Sorry, this is really long. But I want to share my experience having two professional fittings done on the same road bike (an ’05 Specialized Sequoia Comp). The specific problem I was trying to solve was that I wasn’t confident using the brakes from the hoods, and I couldn’t even reach the brakes from the drops (I have stubby fingers and fairly small hands.) I’ve got auxiliary brake levers on the top of the handlebars, which I use most often. I probably spend over 95% of my time on the top of the bars, just so I can have access to the brakes.
My LBS is owned by a woman who has a great reputation as a fitter, but my observations of fit sessions there had left me with the impression that they were tilted toward the “how does that feel?” end of the spectrum. I don’t know how it’s supposed to feel, and I’m an engineer (by training anyway), so I wanted something more “scientific.”
So last fall, I went to a shop that uses the Serotta Fit Kit system. It was over an hour away, but a friend had had a fitting there and was satisfied with the results. Rather than using my bike, I was fitted to the “Size Cycle” and analyzed by a fancy computer system, the “Computrainer Pro”. Then the measurements from the “Size Cycle” were supposedly incorporated into changes in my bike’s saddle height, stem length, bar height, etc. I also paid extra for a cleat alignment. The fitter never put me on my bike to make sure everything seemed right, and I was never observed riding the bike.
I got the bike home and felt the handlebars—38cm Salsa Pocos--were waaaay too narrow. I still couldn’t use the brakes from the hoods or the drops, and there wasn’t even enough real estate on the bar to comfortably fit the auxiliary brake levers. I found that after the fitting, I didn’t want to ride my road bike because the bars were so narrow; I think I only rode it a couple of times last fall. I called the fitter to talk about it, but he just said I had to ride it more.
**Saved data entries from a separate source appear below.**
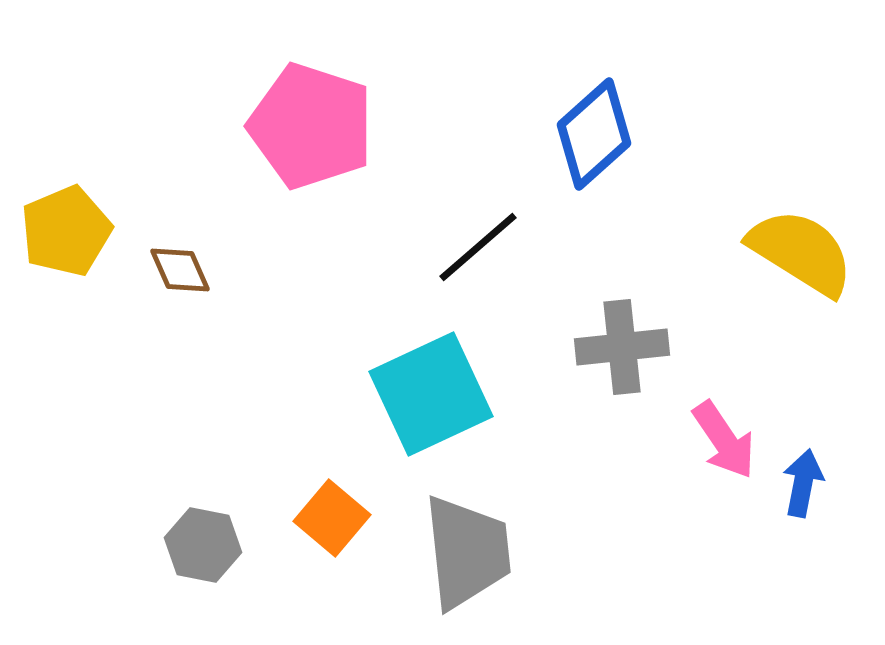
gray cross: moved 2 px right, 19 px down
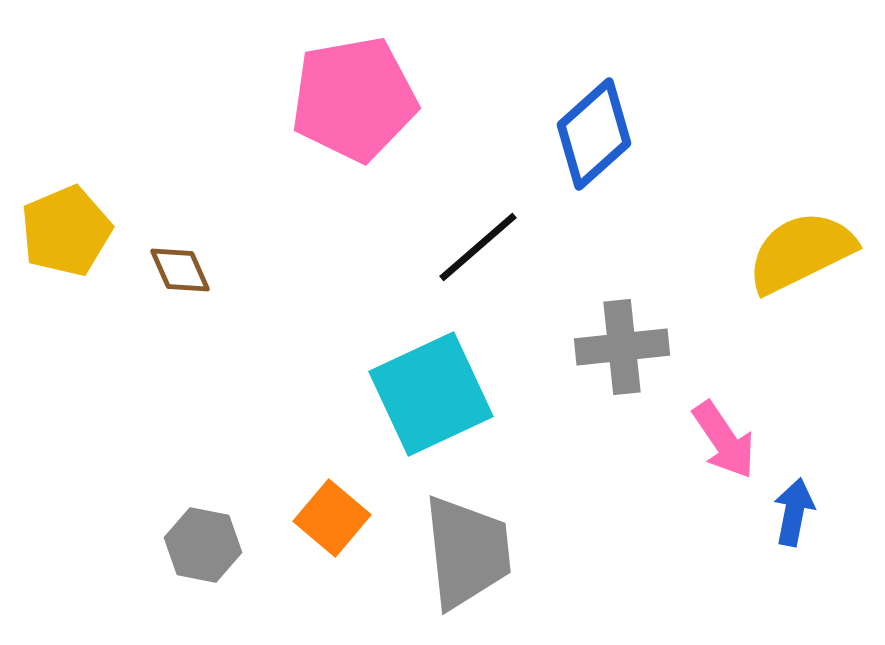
pink pentagon: moved 43 px right, 27 px up; rotated 28 degrees counterclockwise
yellow semicircle: rotated 58 degrees counterclockwise
blue arrow: moved 9 px left, 29 px down
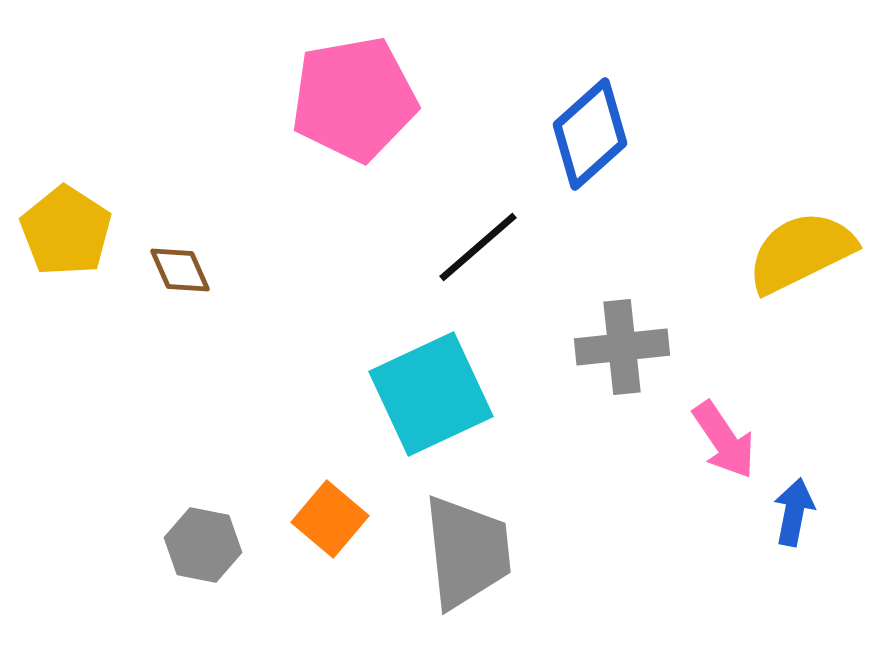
blue diamond: moved 4 px left
yellow pentagon: rotated 16 degrees counterclockwise
orange square: moved 2 px left, 1 px down
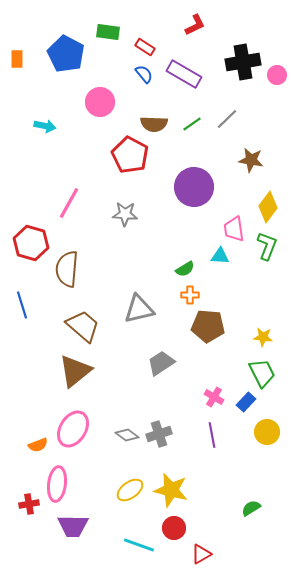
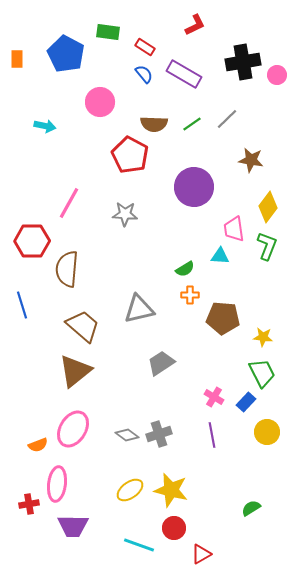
red hexagon at (31, 243): moved 1 px right, 2 px up; rotated 16 degrees counterclockwise
brown pentagon at (208, 326): moved 15 px right, 8 px up
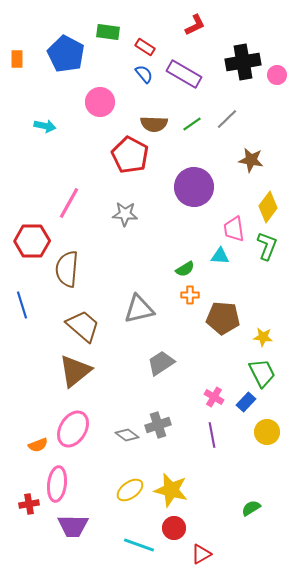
gray cross at (159, 434): moved 1 px left, 9 px up
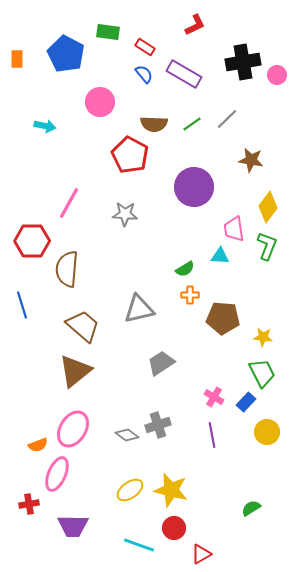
pink ellipse at (57, 484): moved 10 px up; rotated 16 degrees clockwise
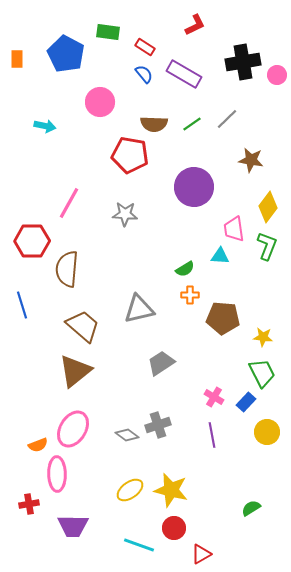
red pentagon at (130, 155): rotated 18 degrees counterclockwise
pink ellipse at (57, 474): rotated 24 degrees counterclockwise
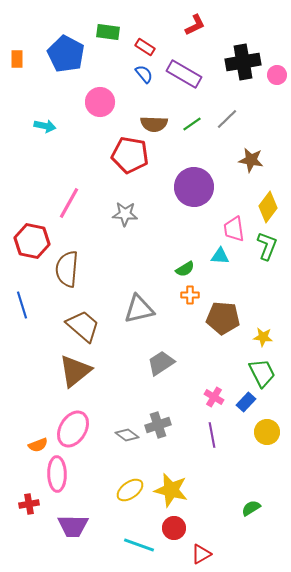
red hexagon at (32, 241): rotated 12 degrees clockwise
I didn’t want to ride it more—it wasn’t comfortable, and really didn’t even feel safe.
So last month I decided to try to solve my brake reach and drop discomfort problems by getting a different handlebar, a 40cm Bontrager Fit VR . This is a women’s bar with a very short reach and drop. When I went to the LBS (with the good fitter) to check the positioning of the hoods on the new bars before having them taped, a shop employee commented that my arms were much too straight and that my fit was way off. I decided to bite the bullet and have another fitting done, this time the “artistic” way.
Well. What a difference.
First I just pedaled the bike on the trainer. I complained that something seemed to be wrong with the trainer because it was very jerky, and I couldn’t pedal smoothly. She ignored me, and said that my left leg appeared to be a bit shorter than my right, so she repositioned my right cleat to make up for the difference. I told her that it felt like I was pedaling with my toes, so she moved the cleats back and tweaked them a bit, and angled the left cleat because my knee wasn’t tracking properly. She also moved the saddle back a tad, lowered it, and changed its angle. Voila! I could pedal perfectly smoothly now—the problem wasn’t the trainer, it was me!
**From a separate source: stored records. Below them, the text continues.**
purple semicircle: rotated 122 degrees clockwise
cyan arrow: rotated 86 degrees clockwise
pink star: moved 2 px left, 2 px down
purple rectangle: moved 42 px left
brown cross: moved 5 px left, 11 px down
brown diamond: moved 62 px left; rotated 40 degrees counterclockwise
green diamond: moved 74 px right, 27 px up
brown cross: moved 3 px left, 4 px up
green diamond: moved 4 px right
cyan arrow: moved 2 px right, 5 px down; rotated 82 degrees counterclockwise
She also changed the stem and its angle (went from 75mm to 110mm with a higher rise), and experimented with the tilt of the bars and the position of the hoods on the bars. I went back a few days later (after the brake cables were attached on the new handlebars) and rode it for about 20 minutes, with her observing.
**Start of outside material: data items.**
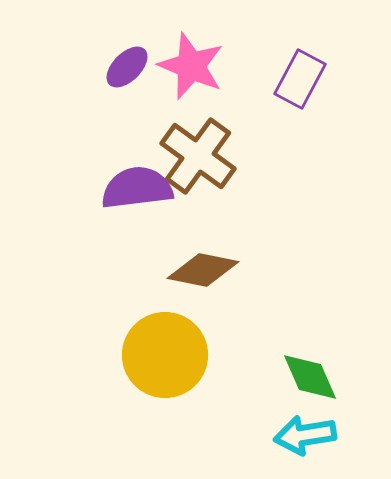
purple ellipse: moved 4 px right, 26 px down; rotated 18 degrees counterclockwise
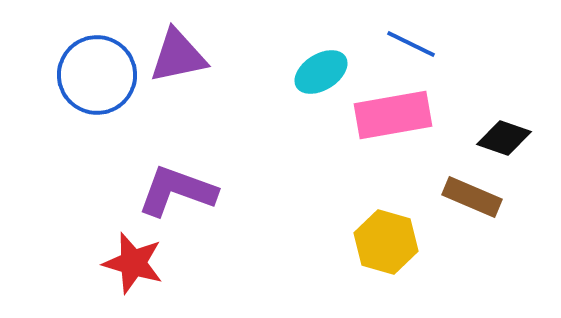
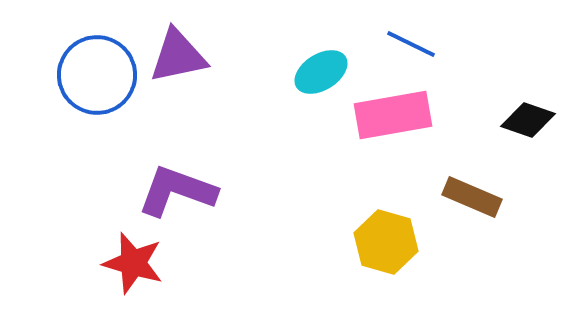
black diamond: moved 24 px right, 18 px up
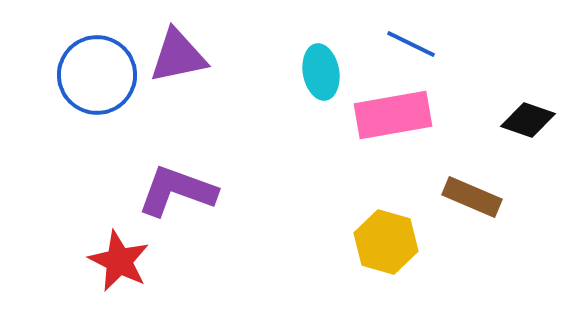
cyan ellipse: rotated 68 degrees counterclockwise
red star: moved 14 px left, 2 px up; rotated 10 degrees clockwise
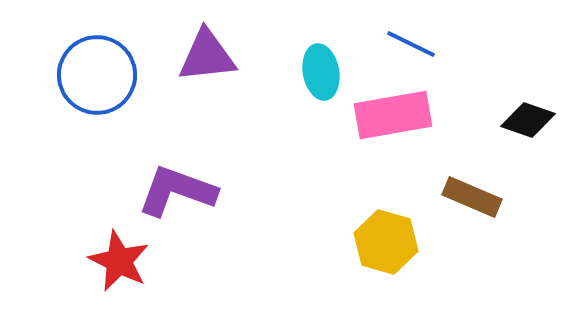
purple triangle: moved 29 px right; rotated 6 degrees clockwise
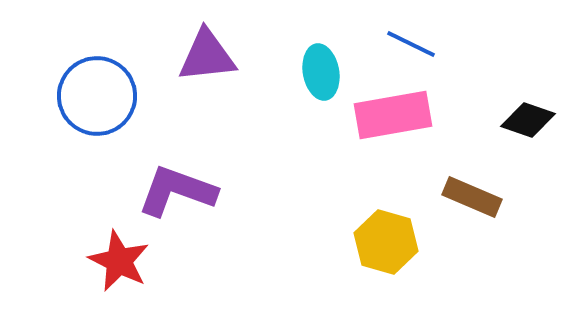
blue circle: moved 21 px down
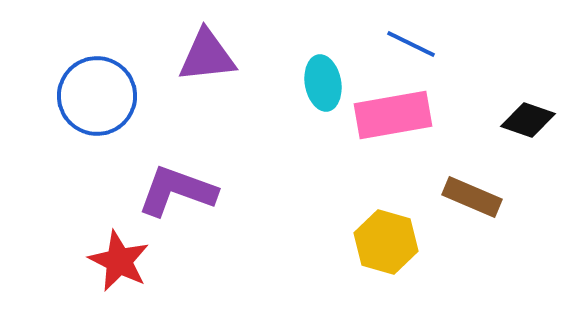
cyan ellipse: moved 2 px right, 11 px down
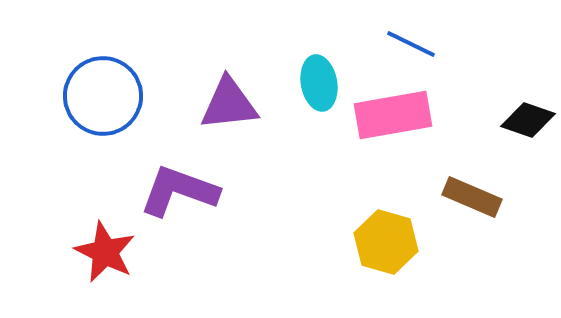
purple triangle: moved 22 px right, 48 px down
cyan ellipse: moved 4 px left
blue circle: moved 6 px right
purple L-shape: moved 2 px right
red star: moved 14 px left, 9 px up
On Sunday I did a 38 mile ride, and it felt (mostly) great. I never used the brakes on the top of the bars, and spent most of my time on the hoods. I may need to lower the bars a tad, and my right knee seemed like it was moving around a bit, but overall I had no aches or pains (which is remarkable since I haven’t ridden my road bike since last fall.) I know that the second fitter would never tell me to keep riding it if there was any discomfort; she wants to know right away and fix it.
Maybe the Serotta Fit Kit system works better when one is ordering a custom bike instead of using the measurements to retrofit an existing bike. At this point, I’m sold on the non-scientific method of fitting.